We, Eastern Asian folks, sound like we had some peculiar understanding of “the gut as the most vital, thinking organ” in history. In the “harakiri” ritual Japanese didn’t give a damn to the brain but aimed the person’s gut first and foremost. That was believed to be the central system of the whole body so we had to cut its connection first. Sure we chopped off the head, too, but it was more or less additional act, to make the body be more “dead as a stone.” To make somebody cut his own connection to his whole existence is such a humiliation.

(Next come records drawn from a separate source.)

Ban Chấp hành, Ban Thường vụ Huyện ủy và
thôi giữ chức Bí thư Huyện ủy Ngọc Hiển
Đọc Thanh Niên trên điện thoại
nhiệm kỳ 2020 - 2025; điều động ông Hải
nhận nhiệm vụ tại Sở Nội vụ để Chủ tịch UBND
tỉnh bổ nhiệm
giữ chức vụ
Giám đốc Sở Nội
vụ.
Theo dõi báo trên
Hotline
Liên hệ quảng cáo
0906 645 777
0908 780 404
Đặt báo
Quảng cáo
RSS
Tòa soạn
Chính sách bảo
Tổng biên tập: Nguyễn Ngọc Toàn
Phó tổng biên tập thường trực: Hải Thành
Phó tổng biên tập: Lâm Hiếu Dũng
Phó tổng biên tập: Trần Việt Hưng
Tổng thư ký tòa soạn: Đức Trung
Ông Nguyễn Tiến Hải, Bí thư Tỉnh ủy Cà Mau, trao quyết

In the meditation tradition, which originated way back in ancient India, we focus on our guts again, while trying to forget our brain, which stupidly gets confused by too much information in and out, ending up with illusions and sufferings in the world. Letting go of your thoughts and reactions to the thoughts and feelings is the key. In Chinese martial arts traditions, too, especially in the Northern Style, you find the qi focus, which is believed to come from the gut, not the brain. And it’s your gut, they believe, that lets you “feel not think” to beat your opponents.
We don’t “trust” in the brain. It’s an organ of confusion and deception, although it’s useful to make sense out of this mundane world. We just felt it. Why? Not sure. It could be just a “gut feeling.”